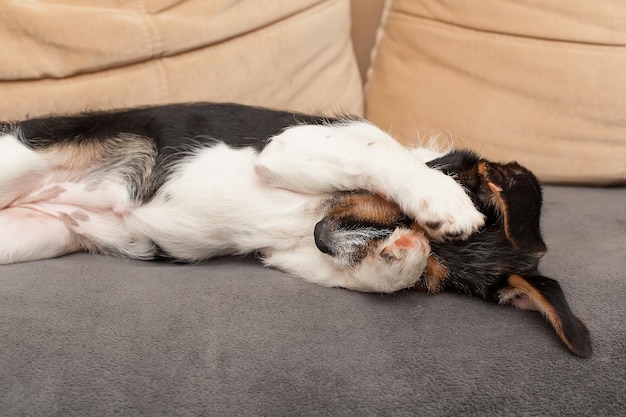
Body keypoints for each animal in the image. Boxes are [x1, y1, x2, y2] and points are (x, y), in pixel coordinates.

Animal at [0, 102, 584, 356]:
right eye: (397, 207)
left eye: (431, 282)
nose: (324, 238)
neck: (315, 217)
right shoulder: (293, 146)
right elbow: (378, 153)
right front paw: (440, 198)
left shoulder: (289, 253)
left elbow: (366, 275)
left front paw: (398, 256)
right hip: (16, 157)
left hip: (28, 237)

..........

- _EXERCISE INSTRUCTIONS_: Each entry above has to be set down again verbatim, except for its pictures.

- _OUTPUT OF THE EXERCISE_:
Body keypoints for each animal in the image. Boxes are [x1, y1, x2, y2] and points are (x, y), in pixel coordinates.

Animal at [0, 102, 584, 356]:
right eye: (397, 207)
left eye: (431, 282)
nose: (324, 238)
neck: (315, 217)
right shoulder: (293, 146)
right elbow: (378, 153)
right front paw: (440, 198)
left shoulder: (289, 253)
left elbow: (366, 275)
left front paw: (398, 256)
right hip: (16, 157)
left hip: (28, 237)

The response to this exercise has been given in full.